Mexican Drug Fight Nets 60,000 Suspects
Friday, May 1, 2009
MEXICO CITY -- Mexican authorities have arrested more than 60,000 people in connection with drug trafficking over the past two years, according to government statistics from a nationwide crackdown that has also led to dramatic increases in violence and allegations of human rights abuse.
The detention figures, obtained by The Washington Post, represent the first public accounting of the government's offensive against Mexico's powerful drug cartels. President Felipe Calderón declared war against the traffickers shortly after taking office in December 2006, giving the military unprecedented law enforcement duties.
Drug trafficking in Mexico employs an estimated 150,000 people, according to U.S. officials, so 60,000 arrests could represent progress in the fight against the cartels.

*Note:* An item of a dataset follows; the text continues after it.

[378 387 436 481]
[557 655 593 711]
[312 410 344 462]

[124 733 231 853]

But the Mexican attorney general's office said it was unable to disclose how many of the detainees remain in custody or whether they had been charged with crimes related to drug trafficking. In Mexico, it is not unusual for suspects to be arrested, paraded before television cameras but later quietly released without being charged with a crime.
The statistics reveal the expanding reach of the Mexican military in the drug war. From December 2006 to March this year, according to the Defense Ministry, the army had arrested 12,251 people, nearly one-quarter of the drug-related arrests reported by the government. Since 2007, monthly detentions by the military rose 129 percent, the figures show. The military said it had arrested only those who were caught in the act of committing a crime.

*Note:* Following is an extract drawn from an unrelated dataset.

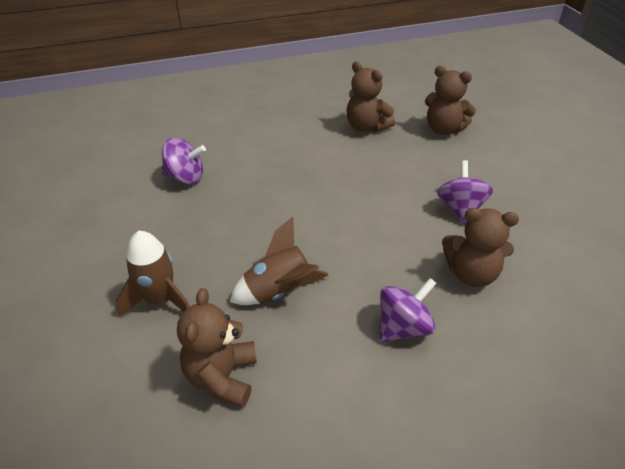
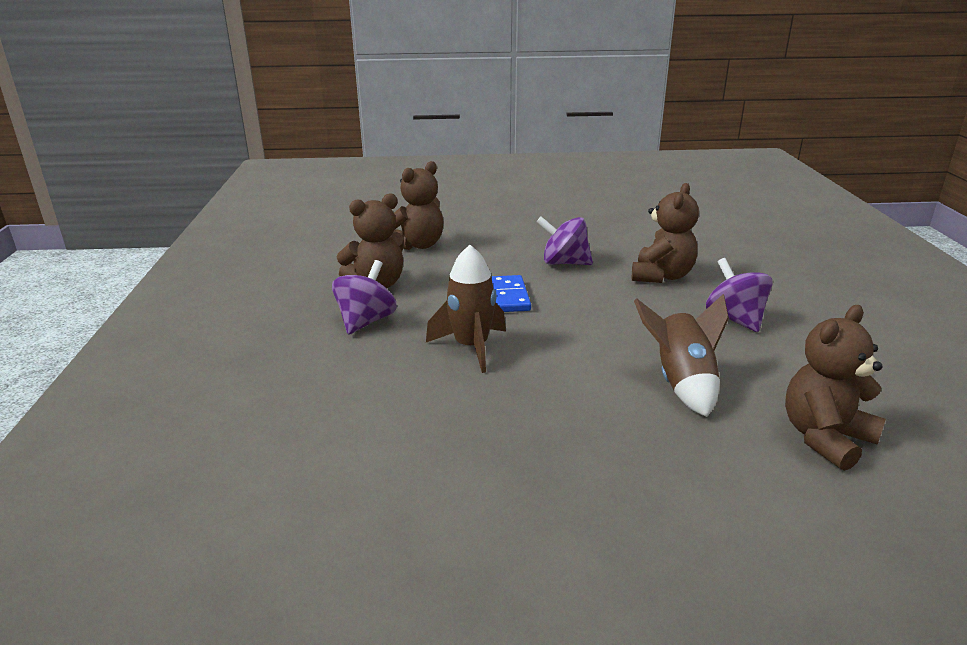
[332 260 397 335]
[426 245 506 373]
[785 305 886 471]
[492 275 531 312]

"I've never seen numbers that come close to this," said Roderic Ai Camp, an expert on the Mexican military at Claremont McKenna College in California.
During the Calderón administration, hundreds of active-duty and retired military officers have taken command positions in police agencies throughout the country. The army and police perform joint operations in several zones where trafficking and violence have been greatest. In the border city of Juarez, for example, all public security is under the military's control.
In a report released this week, Human Rights Watch alleges that the military has "committed serious human rights violations" while fighting the drug war, "including enforced disappearances, killings, torture, rape and arbitrary detentions." The report describes 17 cases involving what it describes as "egregious crimes" by soldiers against more than 70 victims.
The system lacks a process to investigate and, when necessary, bring soldiers to trial in open proceedings with full transparency, Human Rights Watch said. Allegations of human rights abuses by the military currently are judged by the military in proceedings that are mostly hidden from public scrutiny. Human Rights Watch called on the Calderón administration to prosecute serious abuses by the military in civilian courts.
"They can point to the numbers and say they are doing an effective job, but you have to ask: 'What do these numbers really mean? Are all those arrested back out on the streets?' " said José Miguel Vivanco, director of the Americas program for Human Rights Watch.
Carlos Flores, a Mexico City-based expert on organized crime, said the government's inability to account for the detainees suggests a weakness. "Either they are detaining people for whom they cannot effectively articulate a legal basis for the crime they allegedly committed," Flores said, "or the justice system is so permeated by these criminal organizations that even if their members are detained, they are able to get them out. Both are equally plausible."
The military detained 3,581 people for drug-related offenses in 2007, an average of 298 a month, according to the Defense Ministry. That number rose to 6,207, or 517 a month, in 2008. This year through March, the military had arrested 2,043 people, or 681 a month.